Personal information
- Born:: November 30, 1975 (age 49) Delray Beach, Florida, U.S.
- Height:: 6 ft 3 in (1.91 m)
- Weight:: 223 lb (101 kg)

Career information
- High school:: Amos P. Godby (Tallahassee, Florida)
- College:: Cincinnati
- NFL draft:: 1999: 6th round, 204th pick

Career history
- Denver Broncos (1999)*; Indianapolis Colts (1999–2000); Cincinnati Bengals (2000–2001)*; Toronto Argonauts (2002); Winnipeg Blue Bombers (2003); Hamilton Tiger-Cats (2003);
- * Offseason and/or practice squad member only

Career highlights and awards
- Humanitarian Bowl MVP (1997);

Career NFL statistics
- Games played:: 4
- Stats at Pro Football Reference

Career CFL statistics
- Receptions:: 52
- Yards:: 902
- Touchdowns:: 5

= Chad Plummer =

American gridiron football player (born 1975)

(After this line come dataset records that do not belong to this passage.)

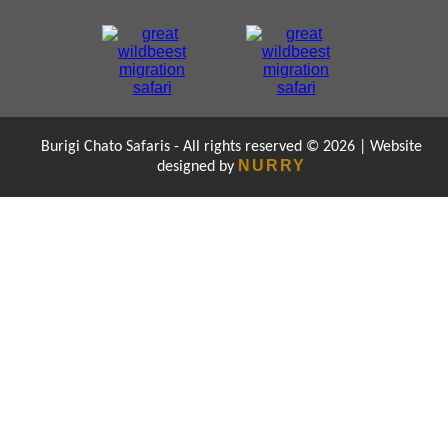
Burigi Chato Safaris - All rights reserved © 2026 | Website
NURRY
designed by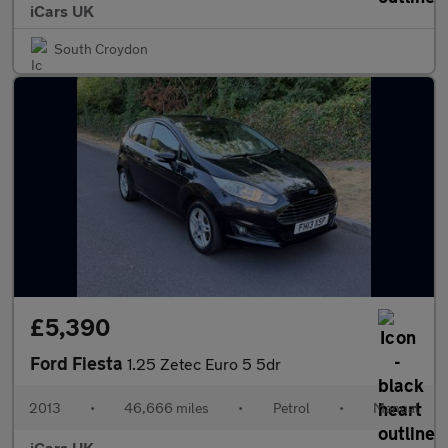
iCars UK
South Croydon
£5,390
Ford Fiesta
1.25 Zetec Euro 5 5dr
2013
•
46,666 miles
•
Petrol
•
Manual
iCars UK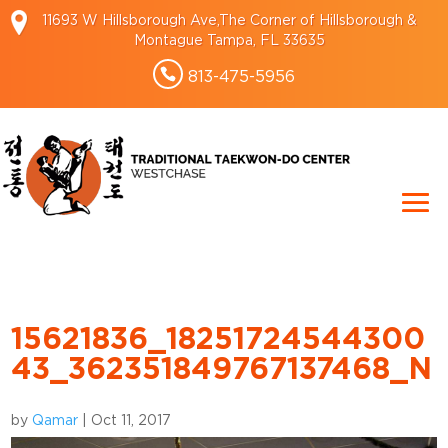
11693 W Hillsborough Ave,The Corner of Hillsborough &
Montague Tampa, FL 33635
813-475-5956
15621836_18251724544300
43_362351849767137468_N
by
Qamar
|
Oct 11, 2017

Chad J. Plummer (born November 30, 1975) is a former American and Canadian football wide receiver in the National Football League (NFL) and Canadian Football League (CFL). He was drafted by the Denver Broncos in the sixth round of the 1999 NFL draft. He also played for the Indianapolis Colts, Toronto Argonauts, Winnipeg Blue Bombers and Hamilton Tiger-Cats. He played college football at Cincinnati as a quarterback and wide receiver. He was the MVP of the 1997 Humanitarian Bowl.